What seemed like a few weeks later (maybe it was only a few days), I got a telephone call from a young woman saying they had looked at my application and wanted to schedule an interview. Unfortunately she was not very forthcoming with answers to my questions about what the job was about, and I could not get a telephone number in case I had to cancel the hastily scheduled interview. She did answer that I would be interviewing with two persons, and though I probed carefully, she actually misspelled the name of the person who was not present for my interview. When I pressed for a telephone number she carefully repeated the exact same words indicating everything I needed would be in the email I would receive. When I happened to look over into my InBox, I saw that the email had indeed arrived while I was still on the phone with her, but there was no telephone number. I figured she was a short-termed employee under intense pressure to follow a script. I was trapped, I either had to put on my suit or be a no show. Luckily, I had a clean shirt, and no schedule conflict! She had told me to bring a resume, so I tweaked on that hit the highpoints of my exemplary customer service track record.
I enjoyed meeting the young woman who had called; that ring on her left hand sure seems to have a lot of caratweight; maybe she's married to one of the principals of the organization! She gave me a clipboard and told me to fill out both sides.

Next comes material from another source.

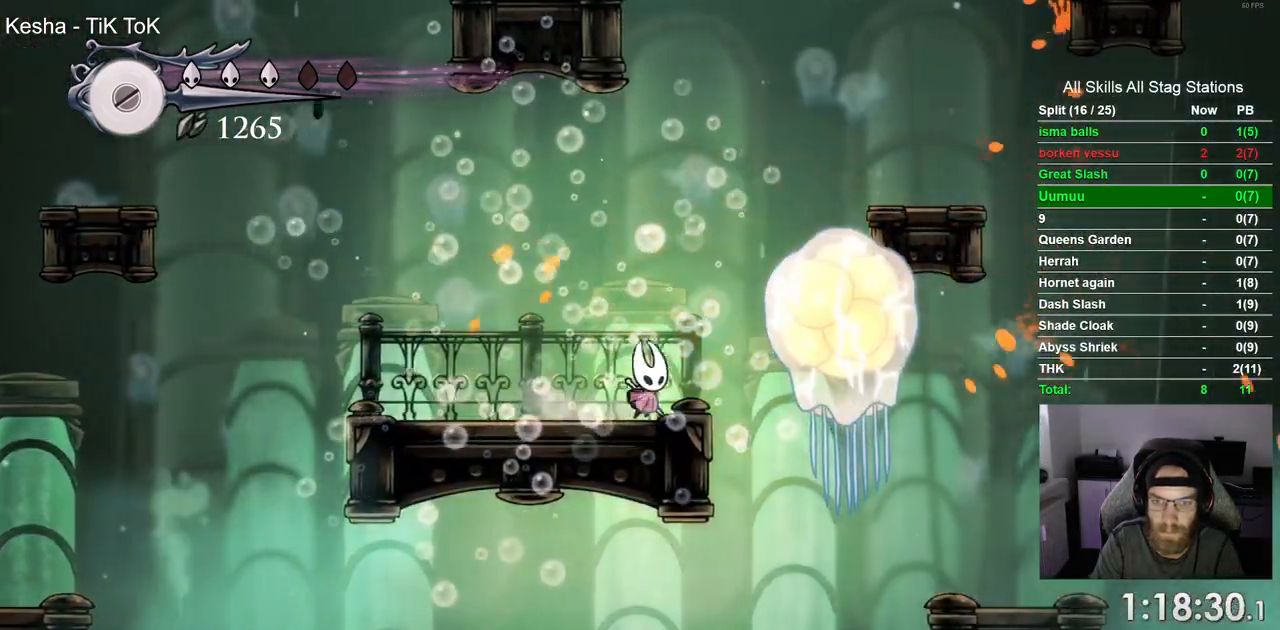
{"buttons": ["R1"], "left_stick": "center", "right_stick": "center", "events": [[117, "DPAD_RIGHT", "up"], [117, "SQUARE", "up"], [217, "R1", "down"], [333, "R1", "up"], [450, "R1", "down"]]}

The young man who interviewed me had lightly examined my resume, and told me right away that he figured I might have heard before that I was highly overqualified for the job. I have used this company's product(s) for decades, and have a good respect for those products. I enjoyed talking with the interviewer, and would love to get to have a chance over coffee or lunch to get to know a whole lot more about him. He had to halt our interview to meet his commitment to others who had been summoned to a kind of audition. He had the young woman provide me with some kind of order form that included the company telephone number. If I actually had time, I might want to volunteer an hour and a half to sit through their training demo... Maybe I'll find some time next month, and give them a call. I will mark the question "Did you get an offer?" as "No" though there is still an outside possibility that I might get one.